壺屋焼は沖縄県那覇市壺屋地区を中心に生産される陶器で、荒焼(あらやち)と上焼(じょうやち)の二系統を持ち、独自の南国的意匠と力強い造形が特徴。

歴史

壺屋焼のルーツは、琉球王国時代に遡る。かつて沖縄各地に点在していた複数の窯場が、薩摩藩による支配を経た後、琉球王府の主導のもとで那覇の壺屋地区に統合・集約されたことが、この焼き物の起点とされる。以来、壺屋は沖縄における陶芸の中心地として栄え、泡盛を貯蔵するための大甕や日用雑器を数多く生産してきた。近代以降は民藝運動の影響も受け、その独自の美が国内外から再評価された。現代においても壺屋地区には窯元や工房が軒を連ね、伝統技法を継承しながら新たな表現にも挑む陶芸家たちが活躍している。国の伝統的工芸品として指定を受け、沖縄を代表する工芸品のひとつに数えられる。

素材

陶土植物灰鉱物

壺屋焼には、主に沖縄県内で採取される陶土が用いられる。荒焼(あらやち)には鉄分を多く含む粗めの陶土を使用し、釉薬をかけずに高温で焼き締めるため、土そのものの素朴な質感と耐久性が生まれる。一方、上焼(じょうやち)には精製度の高い土を用い、鉄釉・飴釉・緑釉(オーグスヤー)などの琉球独特の釉薬を施す。釉薬に含まれる植物灰や地元産の鉱物成分が、南国らしい豊かな色調と光沢を生み出す。素材の多くは沖縄の自然環境に根ざしており、風土と工芸が深く結びついている。

技法

壺屋焼は「荒焼」と「上焼」という二つの技法体系に大別される。荒焼は釉薬を使わず、ロクロや手びねりで成形した器を登り窯などで高温焼成する技法で、泡盛用の甕や水甕など実用品に多く用いられる。上焼はロクロ成形を基本としつつ、成形後に琉球独自の釉薬を丁寧に施し、本焼きすることで色鮮やかな仕上がりを得る。絵付けには、シーサーや魚・植物など沖縄の風土を反映したモチーフが描かれることが多く、鉄絵や刷毛目などの技法が用いられる。

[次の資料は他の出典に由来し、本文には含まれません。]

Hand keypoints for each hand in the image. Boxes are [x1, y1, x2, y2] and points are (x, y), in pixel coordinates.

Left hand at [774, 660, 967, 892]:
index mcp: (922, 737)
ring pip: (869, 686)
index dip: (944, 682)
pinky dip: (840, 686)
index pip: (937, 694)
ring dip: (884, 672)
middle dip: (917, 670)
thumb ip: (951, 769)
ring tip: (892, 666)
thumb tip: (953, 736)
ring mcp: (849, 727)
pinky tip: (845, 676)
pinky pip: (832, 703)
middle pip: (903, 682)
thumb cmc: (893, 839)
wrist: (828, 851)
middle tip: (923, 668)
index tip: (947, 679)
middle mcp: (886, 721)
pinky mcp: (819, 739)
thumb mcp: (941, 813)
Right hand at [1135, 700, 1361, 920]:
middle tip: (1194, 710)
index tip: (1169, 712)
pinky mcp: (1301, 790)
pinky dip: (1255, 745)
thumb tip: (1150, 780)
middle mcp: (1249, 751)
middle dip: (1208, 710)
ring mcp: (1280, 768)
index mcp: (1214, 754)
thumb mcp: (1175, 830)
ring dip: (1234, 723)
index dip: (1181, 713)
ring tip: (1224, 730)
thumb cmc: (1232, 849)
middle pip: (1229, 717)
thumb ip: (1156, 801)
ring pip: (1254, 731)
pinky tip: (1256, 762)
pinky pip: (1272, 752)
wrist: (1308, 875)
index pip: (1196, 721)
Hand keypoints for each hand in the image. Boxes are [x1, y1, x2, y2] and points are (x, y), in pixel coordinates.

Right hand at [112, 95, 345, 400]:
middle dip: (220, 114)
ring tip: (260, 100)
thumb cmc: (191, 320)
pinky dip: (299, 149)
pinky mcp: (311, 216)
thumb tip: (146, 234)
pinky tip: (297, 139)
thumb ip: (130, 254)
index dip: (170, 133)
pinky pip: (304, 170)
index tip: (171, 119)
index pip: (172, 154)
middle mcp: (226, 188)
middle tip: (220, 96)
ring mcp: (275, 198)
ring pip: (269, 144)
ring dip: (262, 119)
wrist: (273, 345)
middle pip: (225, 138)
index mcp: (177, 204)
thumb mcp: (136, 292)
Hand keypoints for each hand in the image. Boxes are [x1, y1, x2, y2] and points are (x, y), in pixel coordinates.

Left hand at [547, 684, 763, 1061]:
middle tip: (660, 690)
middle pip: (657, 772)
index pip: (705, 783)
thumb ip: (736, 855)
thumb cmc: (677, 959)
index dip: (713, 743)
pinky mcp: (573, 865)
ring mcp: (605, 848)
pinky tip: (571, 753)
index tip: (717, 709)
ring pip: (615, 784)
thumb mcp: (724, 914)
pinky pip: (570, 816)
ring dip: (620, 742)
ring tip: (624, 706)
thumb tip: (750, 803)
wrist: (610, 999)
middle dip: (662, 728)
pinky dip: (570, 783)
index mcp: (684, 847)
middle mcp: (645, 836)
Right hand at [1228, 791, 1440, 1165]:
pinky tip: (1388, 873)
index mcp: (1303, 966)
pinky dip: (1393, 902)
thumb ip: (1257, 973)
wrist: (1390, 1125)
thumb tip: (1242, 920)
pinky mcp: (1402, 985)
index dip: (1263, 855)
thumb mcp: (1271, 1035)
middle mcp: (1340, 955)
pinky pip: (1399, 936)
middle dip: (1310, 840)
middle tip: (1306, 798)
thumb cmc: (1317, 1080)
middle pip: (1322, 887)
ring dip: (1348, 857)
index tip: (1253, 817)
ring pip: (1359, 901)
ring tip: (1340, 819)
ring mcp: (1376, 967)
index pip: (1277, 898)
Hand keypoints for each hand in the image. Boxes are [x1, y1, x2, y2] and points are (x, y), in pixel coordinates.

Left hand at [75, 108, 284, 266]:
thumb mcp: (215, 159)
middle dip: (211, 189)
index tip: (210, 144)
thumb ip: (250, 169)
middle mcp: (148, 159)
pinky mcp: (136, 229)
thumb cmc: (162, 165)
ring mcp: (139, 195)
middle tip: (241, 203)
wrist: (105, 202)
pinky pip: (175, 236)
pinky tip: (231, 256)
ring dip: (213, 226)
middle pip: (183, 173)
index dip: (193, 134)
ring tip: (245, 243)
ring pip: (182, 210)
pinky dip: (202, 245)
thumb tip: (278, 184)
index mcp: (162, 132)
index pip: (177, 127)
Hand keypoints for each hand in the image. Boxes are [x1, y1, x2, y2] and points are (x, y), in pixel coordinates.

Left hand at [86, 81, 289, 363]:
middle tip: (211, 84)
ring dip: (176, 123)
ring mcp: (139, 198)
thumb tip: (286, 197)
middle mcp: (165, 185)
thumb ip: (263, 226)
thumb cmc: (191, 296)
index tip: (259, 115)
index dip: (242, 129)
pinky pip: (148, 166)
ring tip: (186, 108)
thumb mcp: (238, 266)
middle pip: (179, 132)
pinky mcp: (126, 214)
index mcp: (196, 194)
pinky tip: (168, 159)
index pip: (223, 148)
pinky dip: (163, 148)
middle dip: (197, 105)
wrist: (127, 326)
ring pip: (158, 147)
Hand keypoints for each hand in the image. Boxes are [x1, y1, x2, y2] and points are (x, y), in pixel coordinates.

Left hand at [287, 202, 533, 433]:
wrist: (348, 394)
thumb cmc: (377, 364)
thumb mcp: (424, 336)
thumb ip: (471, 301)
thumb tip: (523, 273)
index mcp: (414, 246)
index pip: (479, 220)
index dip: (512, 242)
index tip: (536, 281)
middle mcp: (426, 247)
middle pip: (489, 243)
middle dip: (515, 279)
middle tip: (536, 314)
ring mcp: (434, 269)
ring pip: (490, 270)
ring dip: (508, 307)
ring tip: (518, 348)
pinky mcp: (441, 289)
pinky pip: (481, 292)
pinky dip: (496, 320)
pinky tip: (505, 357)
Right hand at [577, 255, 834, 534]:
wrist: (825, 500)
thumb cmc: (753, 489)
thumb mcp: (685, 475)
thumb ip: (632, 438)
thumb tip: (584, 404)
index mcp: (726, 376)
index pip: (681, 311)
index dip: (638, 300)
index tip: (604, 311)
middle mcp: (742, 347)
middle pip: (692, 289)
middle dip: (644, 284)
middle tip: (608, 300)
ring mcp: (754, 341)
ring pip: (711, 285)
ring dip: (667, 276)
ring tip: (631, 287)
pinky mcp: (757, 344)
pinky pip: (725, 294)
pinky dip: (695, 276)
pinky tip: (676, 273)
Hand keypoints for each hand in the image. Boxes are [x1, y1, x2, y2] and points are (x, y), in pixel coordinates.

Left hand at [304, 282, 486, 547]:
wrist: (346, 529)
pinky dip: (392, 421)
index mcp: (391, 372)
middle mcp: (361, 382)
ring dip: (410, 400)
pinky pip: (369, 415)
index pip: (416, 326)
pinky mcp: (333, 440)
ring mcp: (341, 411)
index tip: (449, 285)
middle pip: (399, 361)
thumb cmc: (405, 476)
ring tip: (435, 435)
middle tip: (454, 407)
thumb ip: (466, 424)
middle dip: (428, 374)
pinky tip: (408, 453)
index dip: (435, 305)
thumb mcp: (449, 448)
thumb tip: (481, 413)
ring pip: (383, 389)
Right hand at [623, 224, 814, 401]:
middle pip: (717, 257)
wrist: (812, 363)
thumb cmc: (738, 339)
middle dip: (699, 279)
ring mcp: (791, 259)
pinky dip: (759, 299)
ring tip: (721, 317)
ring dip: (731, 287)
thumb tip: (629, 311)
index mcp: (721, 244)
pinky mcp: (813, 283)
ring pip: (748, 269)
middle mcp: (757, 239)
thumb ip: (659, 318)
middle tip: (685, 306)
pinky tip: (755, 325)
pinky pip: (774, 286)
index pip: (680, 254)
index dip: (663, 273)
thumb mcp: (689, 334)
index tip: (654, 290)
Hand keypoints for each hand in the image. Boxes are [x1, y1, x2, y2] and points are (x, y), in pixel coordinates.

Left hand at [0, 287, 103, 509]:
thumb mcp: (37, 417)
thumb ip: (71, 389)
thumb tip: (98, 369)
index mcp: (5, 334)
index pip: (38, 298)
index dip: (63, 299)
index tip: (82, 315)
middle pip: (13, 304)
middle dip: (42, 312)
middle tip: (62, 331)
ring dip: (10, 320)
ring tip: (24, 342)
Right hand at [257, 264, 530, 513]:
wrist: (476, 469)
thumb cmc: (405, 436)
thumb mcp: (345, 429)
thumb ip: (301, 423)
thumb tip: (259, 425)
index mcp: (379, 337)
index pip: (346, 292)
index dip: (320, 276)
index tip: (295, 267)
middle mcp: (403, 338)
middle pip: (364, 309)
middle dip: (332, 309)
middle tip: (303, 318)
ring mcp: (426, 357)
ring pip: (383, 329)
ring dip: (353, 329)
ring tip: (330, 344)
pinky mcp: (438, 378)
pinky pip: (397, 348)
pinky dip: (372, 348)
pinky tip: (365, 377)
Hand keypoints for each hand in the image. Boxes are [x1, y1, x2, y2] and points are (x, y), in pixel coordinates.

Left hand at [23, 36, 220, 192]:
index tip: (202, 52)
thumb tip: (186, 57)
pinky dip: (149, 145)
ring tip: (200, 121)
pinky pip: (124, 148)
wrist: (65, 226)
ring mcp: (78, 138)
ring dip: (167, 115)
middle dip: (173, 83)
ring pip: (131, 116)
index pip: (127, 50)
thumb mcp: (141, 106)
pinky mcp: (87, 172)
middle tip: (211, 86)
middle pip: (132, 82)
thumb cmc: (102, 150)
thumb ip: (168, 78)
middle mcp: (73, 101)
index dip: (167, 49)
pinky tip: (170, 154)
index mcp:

両系統とも、熟練の職人が手仕事によって一点一点丁寧に仕上げる点が共通している。

風土と工芸

亜熱帯海洋性気候に属する沖縄では、高温多湿な環境が陶土の調達や窯の管理に影響を与えてきた。豊富な植物資源は釉薬の灰原料となり、温暖な気候は泡盛など発酵・貯蔵文化を育み、大型甕の需要を高めた。